Trichet is one of the most committed advocates of strict budgetary discipline in the euro zone, backing penalties against governments who do not respect the terms of the EU Stability and Growth Pact.
On Monday, after eight hours of talks, European Union finance ministers thrashed out a controversial compromise deal that would put in place tougher penalties for countries that fail to comply with the bloc's fiscal rules.
It came after French President Nicolas Sarkozy said he and German Chancellor Angela Merkel would propose new rules to sanction EU countries.
Under the agreement, a country warned by the European Commission on its budgetary practices would have six months to amend its behaviour before sanctions would take effect.
Germany initially wanted such penalties to be automatic, but Merkel dropped this demand, prompting some in Berlin to accuse her of buckling under fire from Paris.

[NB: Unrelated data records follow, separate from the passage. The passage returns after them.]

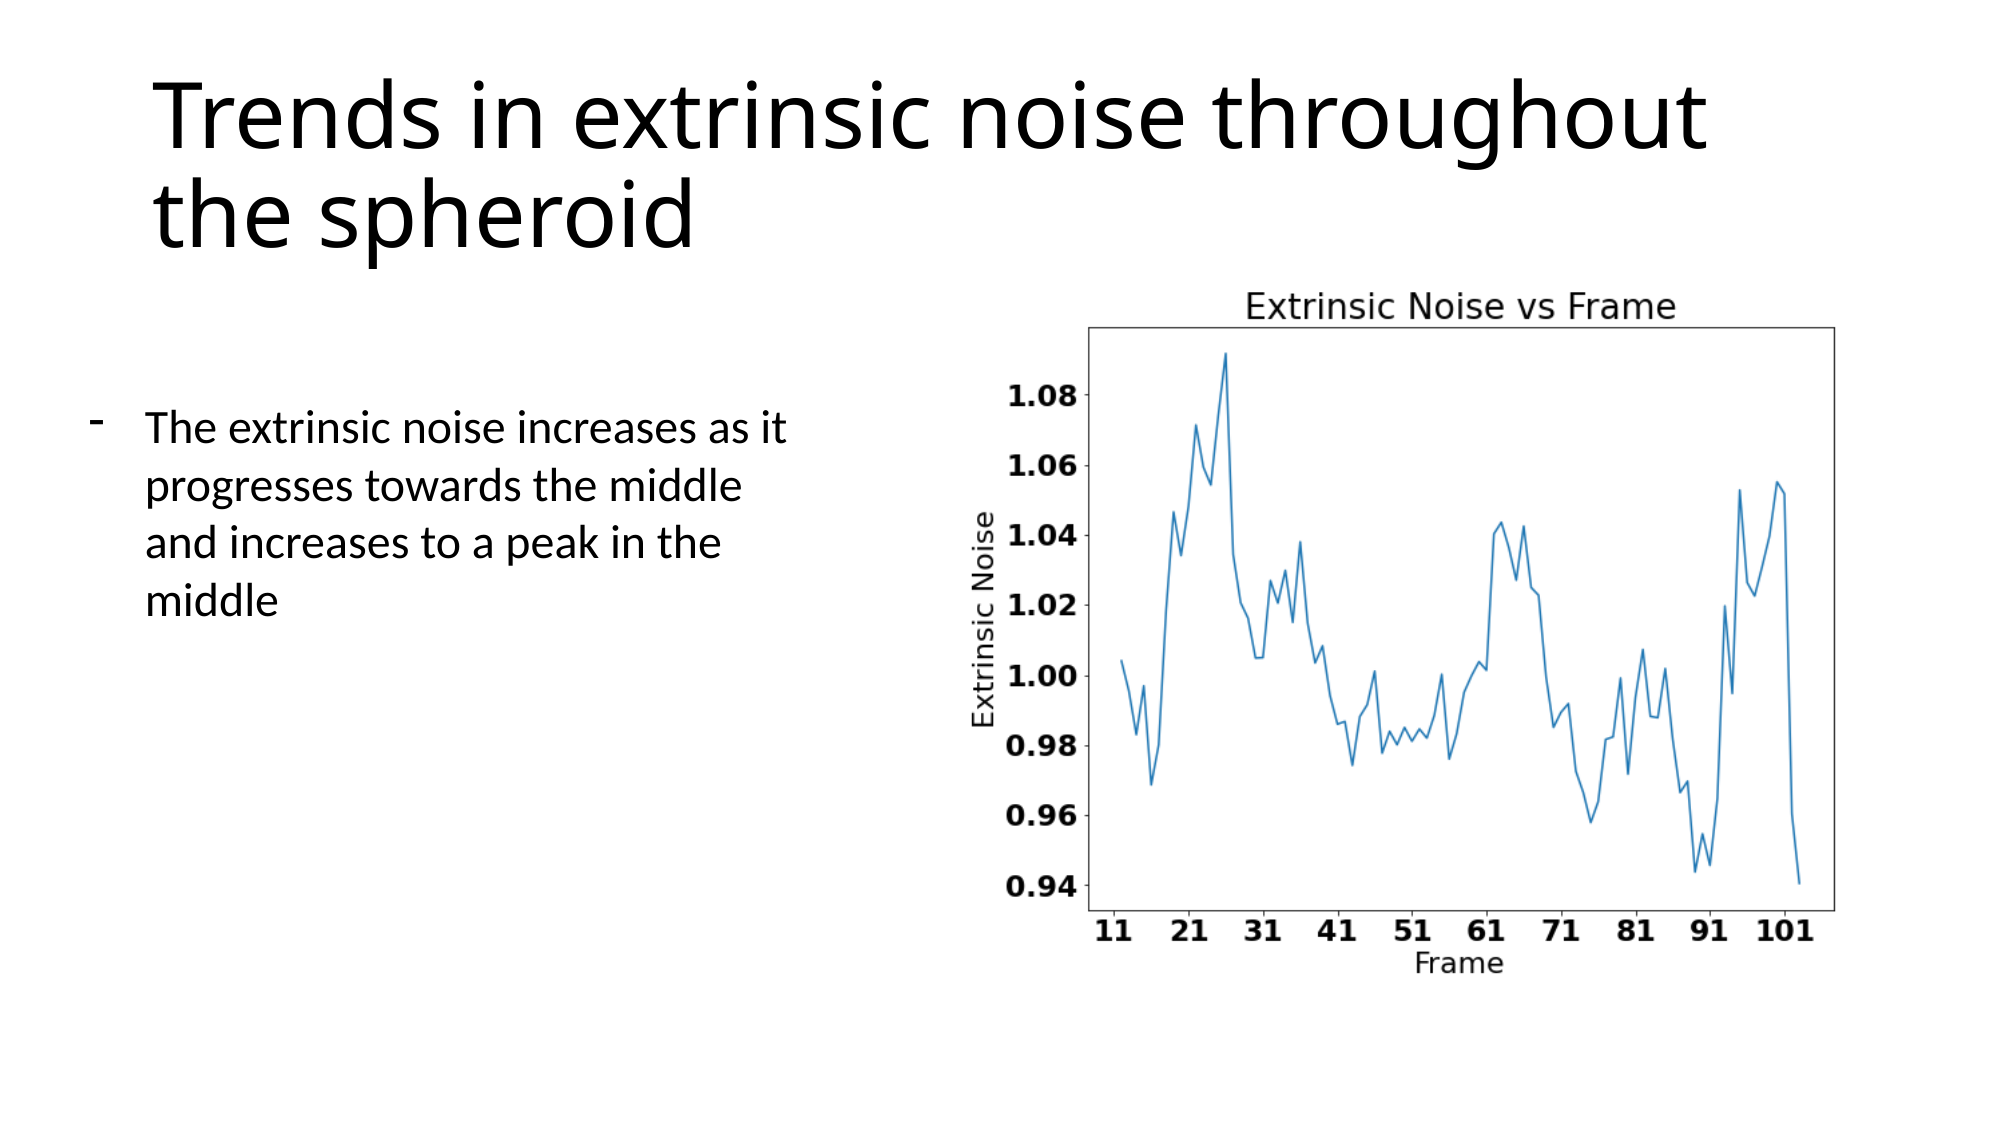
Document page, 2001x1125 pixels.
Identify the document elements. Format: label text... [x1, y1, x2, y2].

picture [964, 283, 1842, 988]
title Trends in extrinsic noise throughout the spheroid [137, 59, 1863, 278]
text_box The extrinsic noise increases as it progresses towards the middle and increases to a peak in the middle [73, 388, 805, 691]
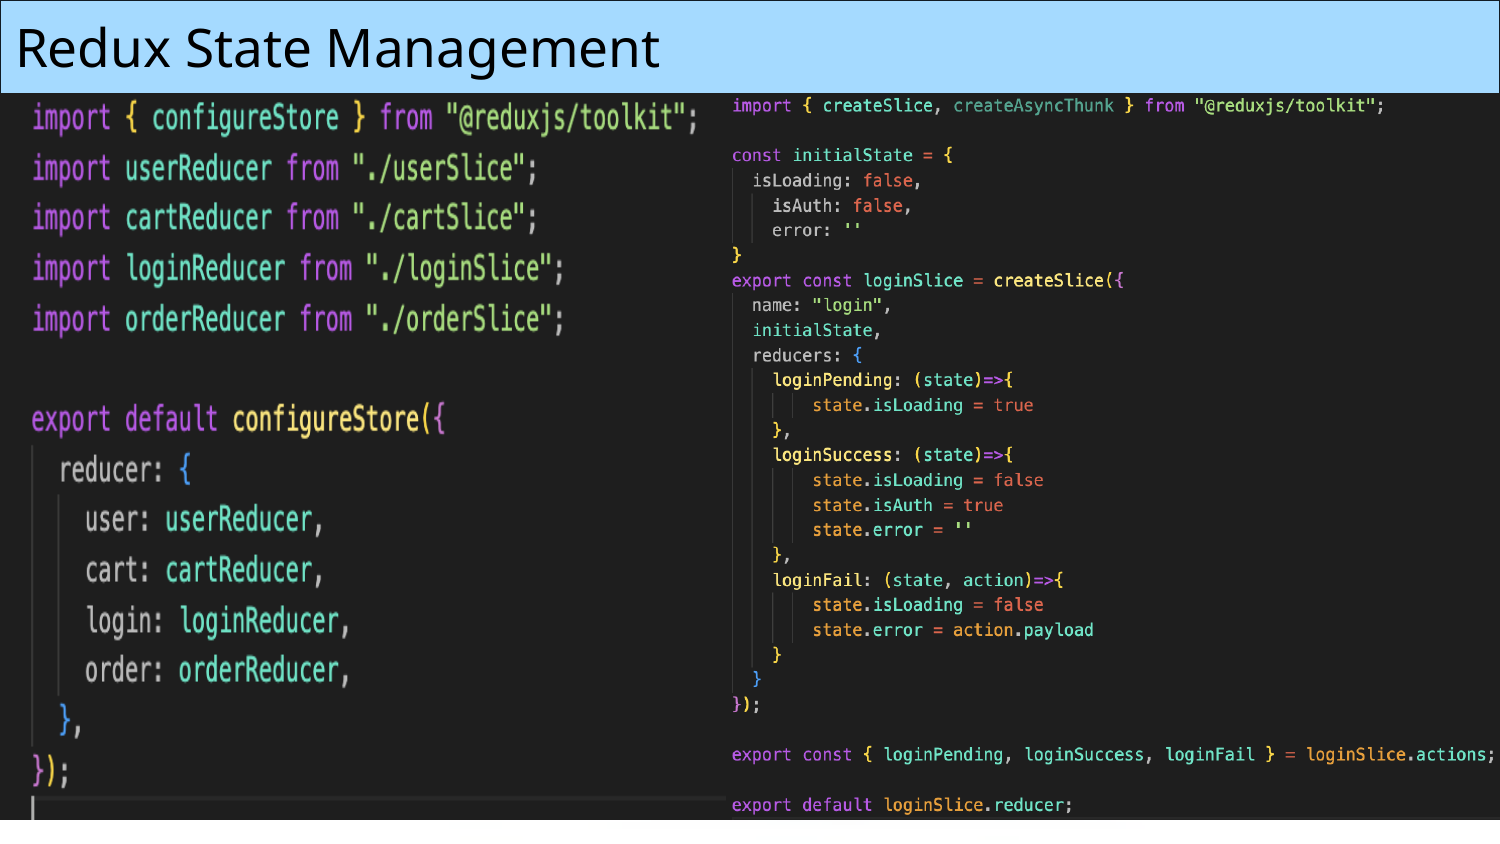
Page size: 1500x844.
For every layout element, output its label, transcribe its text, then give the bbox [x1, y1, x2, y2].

picture [0, 93, 1500, 844]
title Redux State Management [0, 0, 1500, 92]
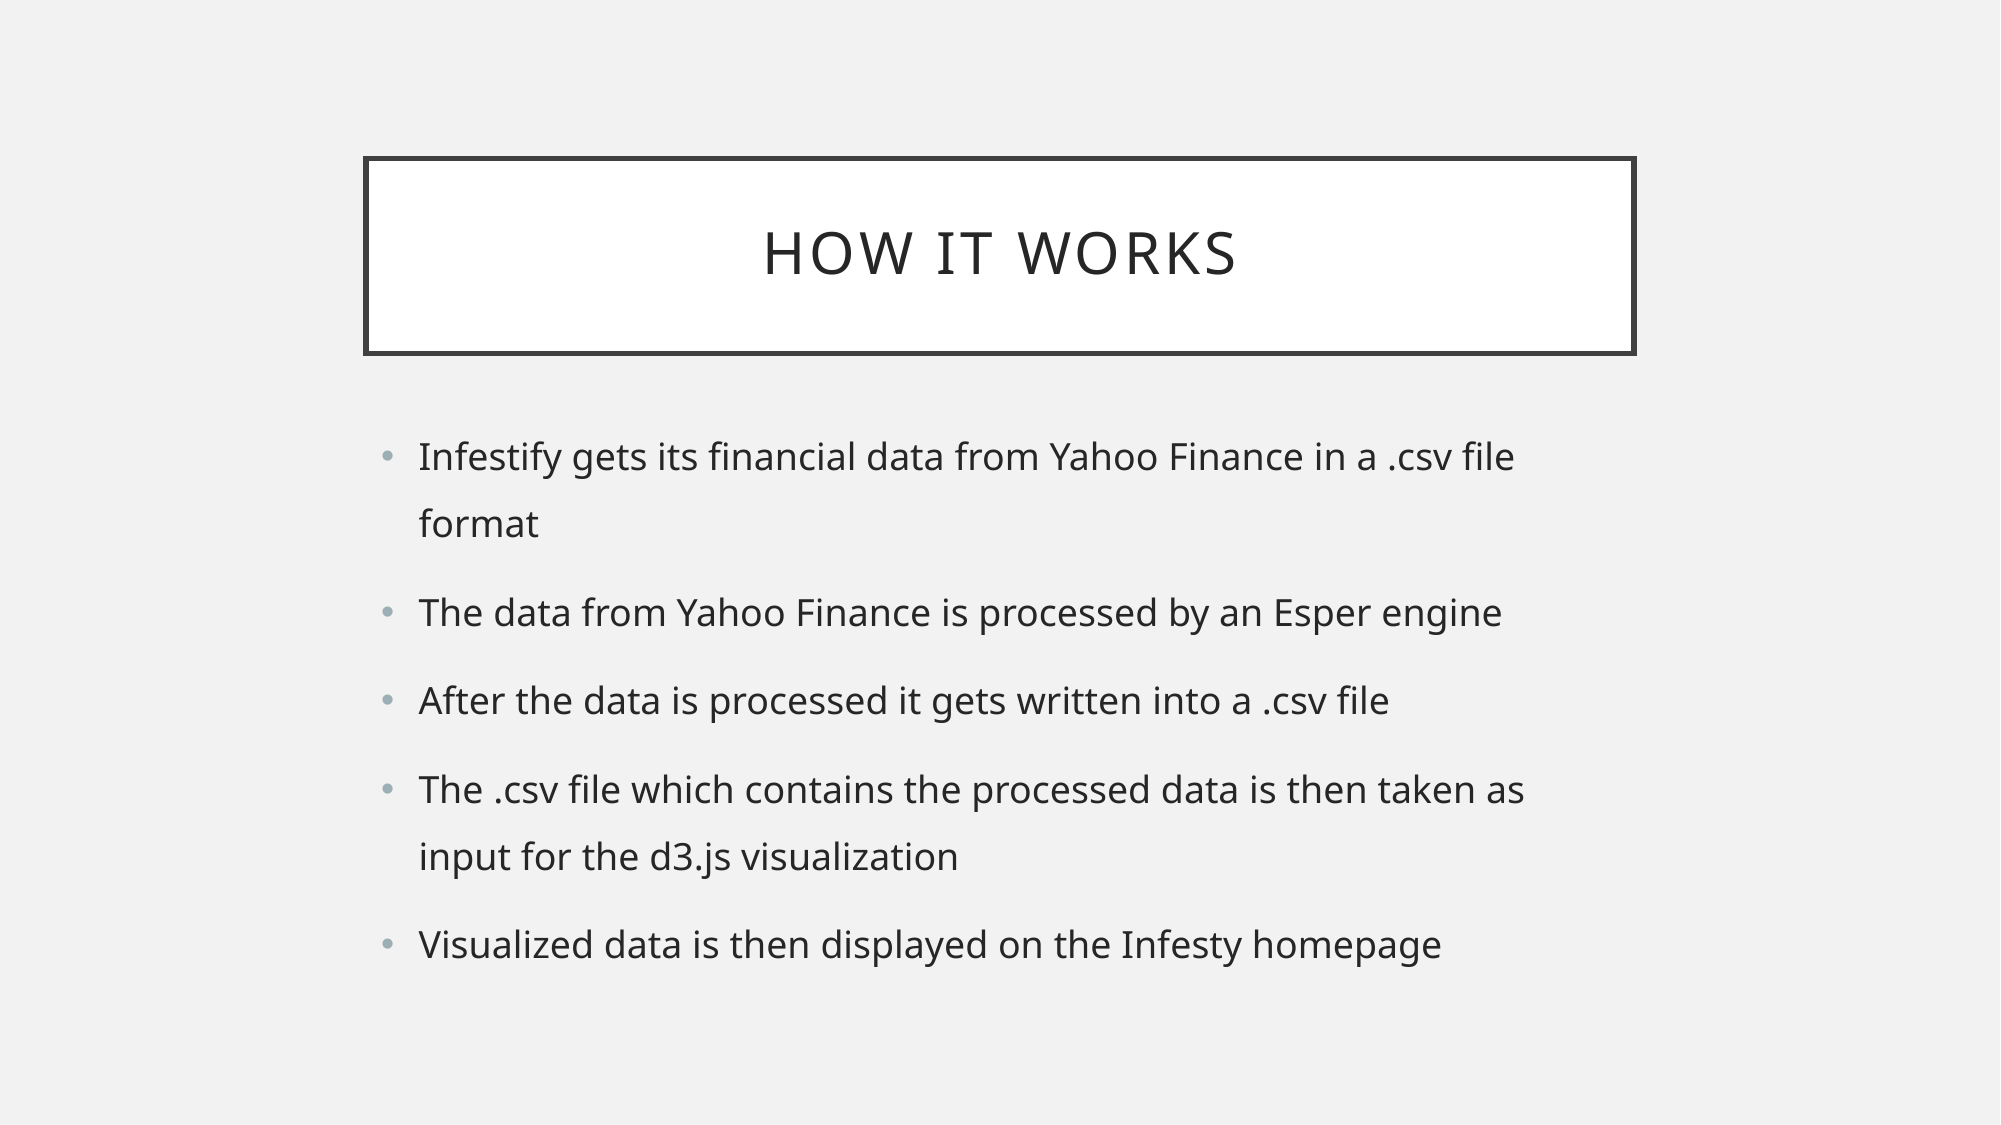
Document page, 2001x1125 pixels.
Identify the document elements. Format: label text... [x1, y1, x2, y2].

list Infestify gets its financial data from Yahoo Finance in a .csv file format The data from Yahoo Finance is processed by an Esper engine After the data is processed it gets written into a .csv file The .csv file which contains the processed data is then taken as input for the d3.js visualization Visualized data is then displayed on the Infesty homepage [366, 402, 1634, 1026]
title How it works [363, 156, 1637, 356]
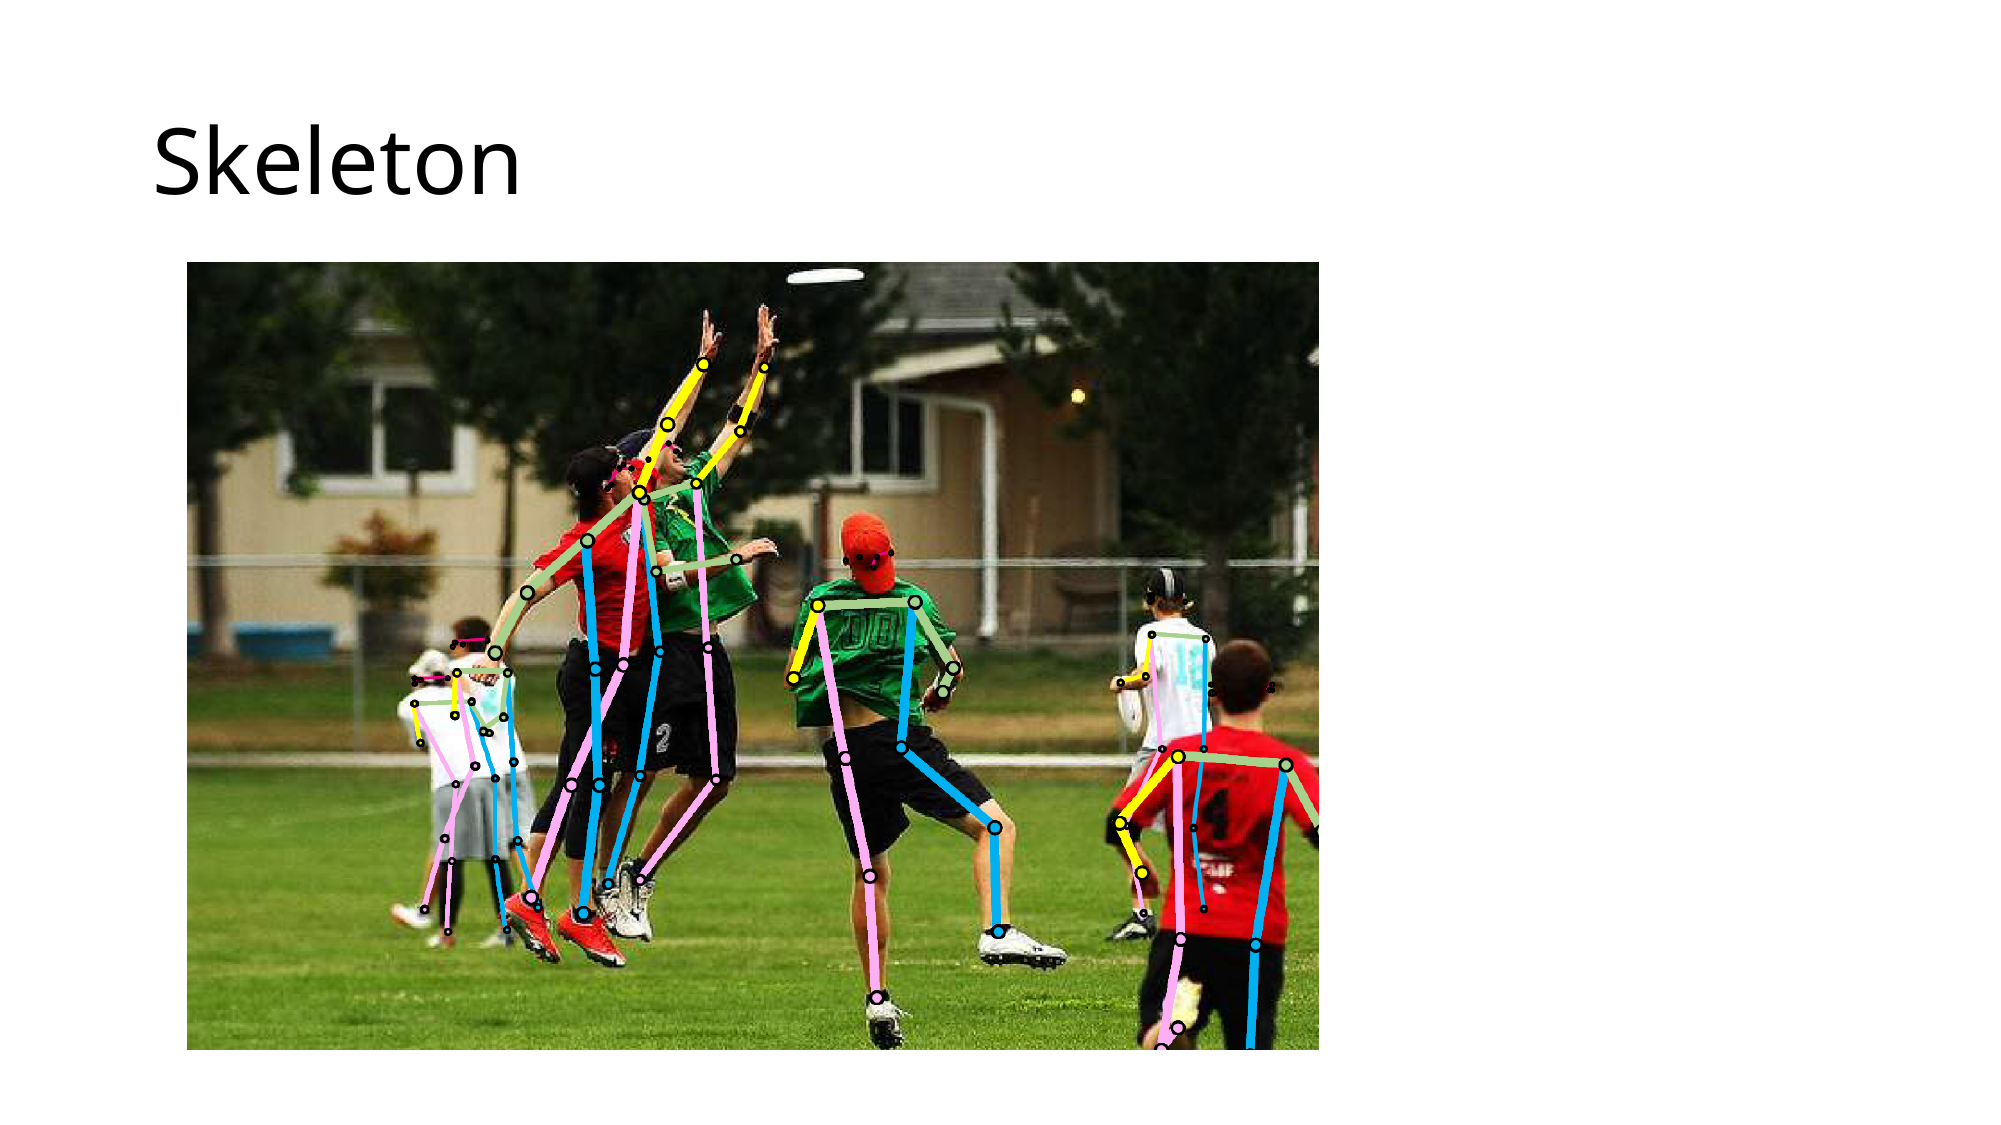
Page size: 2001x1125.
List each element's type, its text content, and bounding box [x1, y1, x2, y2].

The EU's president, Herman Van Rompuy, said the planned changes amounted to the eurozone's "biggest reform" since its creation in 1999.
But objections began almost as soon as the deal was clinched.
One of the ECB's most influential members, chief economist Juergen Stark, has already made plain the bank's caution on the plan.
Speaking to reporters in Frankfurt on Wednesday, Stark said the reform agreement "was celebrated as a great day for Europe."
But it "remains to be seen whether this will be a great day and whether in the end the strengthening of the fiscal rules ... will really turn out to be a quantum leap," the ECB economist added.
Trichet has urged European governments repeatedly to make a "quantum leap" in governance and budgetary responsibility to respect the terms of the widely flouted Stability and Growth Pact.
Members of the European Parliament have also slammed the Franco-German deal, with the main political groups accusing Paris and Berlin of imposing their will on the rest of the bloc.
"It is a step backwards, a Franco-German diktat," said Austrian conservative Othmar Karas, coordinator of the European People's Party (EPP) that groups members of the ruling French UMP party and Merkel's CDU.
Karas accused Paris and Berlin of "emptying the substance" of the EU Stability and Growth Pact aimed at setting a ceiling on EU public deficits.
The new measures are for the moment aimed only at the 16 countries that use the euro and will be picked over by national leaders at a summit on October 28-29.